I Was An Artist First

I've been working on my holiday window website lately. I never remember how much work it is to update a website until I'm doing it. It's a good thing that I don't mind details, mostly. But it's nerve-wracking work, to get all of these details right or the site just doesn't register. Hope that I'm done soon.

This is a photo of me was taken while I was painting windows last winter. In order to complete the job that day, I had to tape up a tarp to keep the rain away from the window, and propped it up on my two ladders. It was quite a challenge, but I guess that's part of my ability to improvise and get the job done.

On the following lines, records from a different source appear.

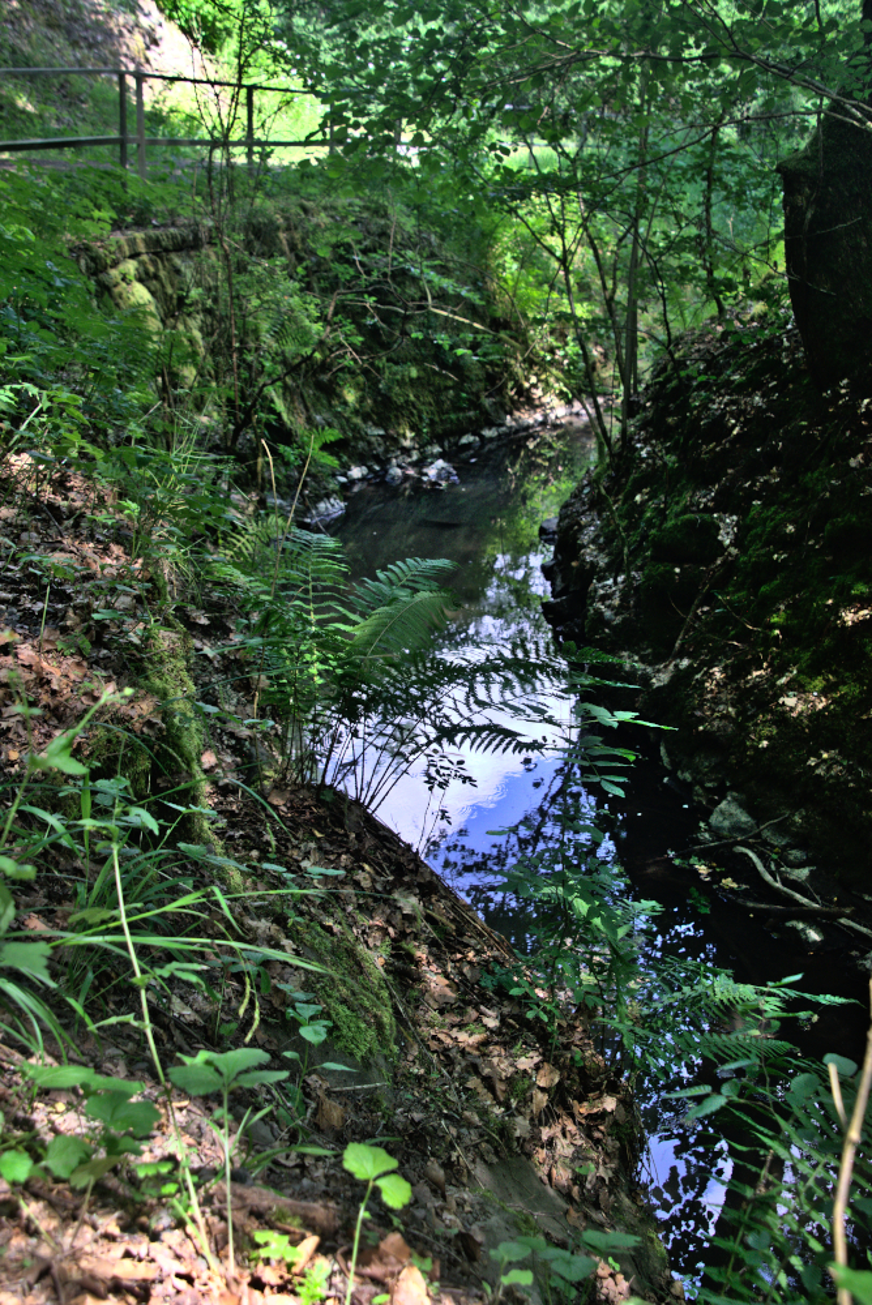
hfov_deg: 33.1
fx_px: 1469
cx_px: 436
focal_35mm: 40
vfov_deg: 47.9
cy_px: 652
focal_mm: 27
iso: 400
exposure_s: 1/200
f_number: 7.1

I used to really identify with the idea that I'm an artist. I don't so much anymore - I'm just someone who makes pictures for various purposes, and some people enjoy what I've made. Perhaps this has happened because I've given up a notion about being a "real" artist someday. I'm not so impressed with the gallery routine as a medium of getting my art out to people who want to experience it. Partly this has happened because I do not have anything to prove anymore about whether I can make art or not. I guess this means that I'm secure in my creative abilities. I don't feel as if I've "cheapened" myself by having subjects such as Christmas decorations or working as a sign painter.

Because I had been doing art for so long in the service of what others desired and needed me to do for them, I wondered if I had lost my own artistic direction. Did I ever have an artistic direction that was my own? While I was looking for this, I began drawing with no set ideas or plan, just to see what came out. It was very interesting what emerged. After thinking about why make are for myself, I decided that making my own art is similiar to channeling emotion. I think the other part of why I became not so interested in my own art is that I really used to be into artistically exploring the phenomena of shifting perception; in my work that came out in image manipulation. Pretty much the computer has satisfied me now in how I can shape and influence images.

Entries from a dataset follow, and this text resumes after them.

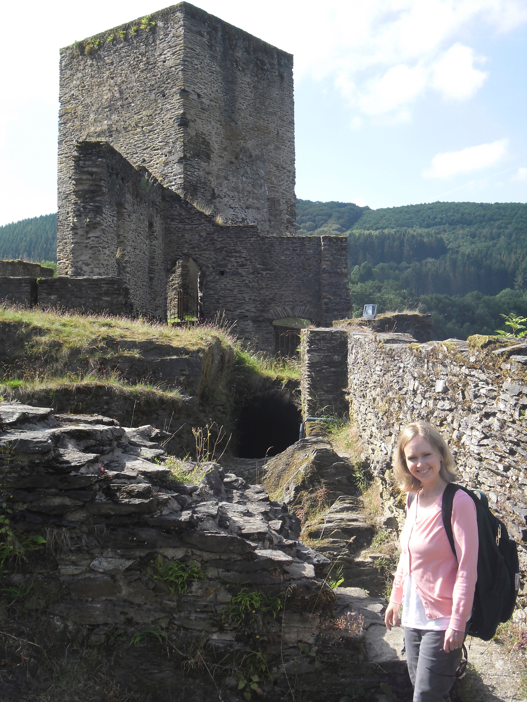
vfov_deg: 42.9
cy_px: 351
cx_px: 264
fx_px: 893
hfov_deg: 32.9
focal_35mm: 44
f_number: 4.5
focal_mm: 7.8
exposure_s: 1/189
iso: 80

As I continued to question myself, I began to understand why it was I never became a "real" artist who sold their work in a gallery. Turns out, I did not like to make art while alone, as artists are supposed to do in their own studios. I liked the environment of other people in a classroom situation to make art along-side me. So, I decided to take my drawing activities to a situation where people were talking, and see what came out.

I was very pleased with the results. Perhaps I'll enlarge one of them sometime and see how they look in color, etc. I still am more motivated to make the sort of art that is very public, such as murals, parade art or art on vehicles.

When I was living with a musician, he pointed out that I made more money at being an artist than he had ever made at being a musician. He thought it was because music is fleeting and performance oriented, (aside from the recording process.) Once someone makes a piece of art, this was a thing that could exist separate from the artist. People in this culture somehow have assigned more value to art than to music. There is this idea that musicians work purely for the joy of it; a musican is "playing" music. I'm not sure what the societal ideas are about the artist these days, but much are is bound up with advertising and selling. It seems an artist is more serious by nature. But I don't feel very serious drawing cartoons on a window! I just feel incredibly lucky to be doing so and be getting paid for the sum of my experience, skill and education.

Back to messing about with how my mbira can make such cool sounds!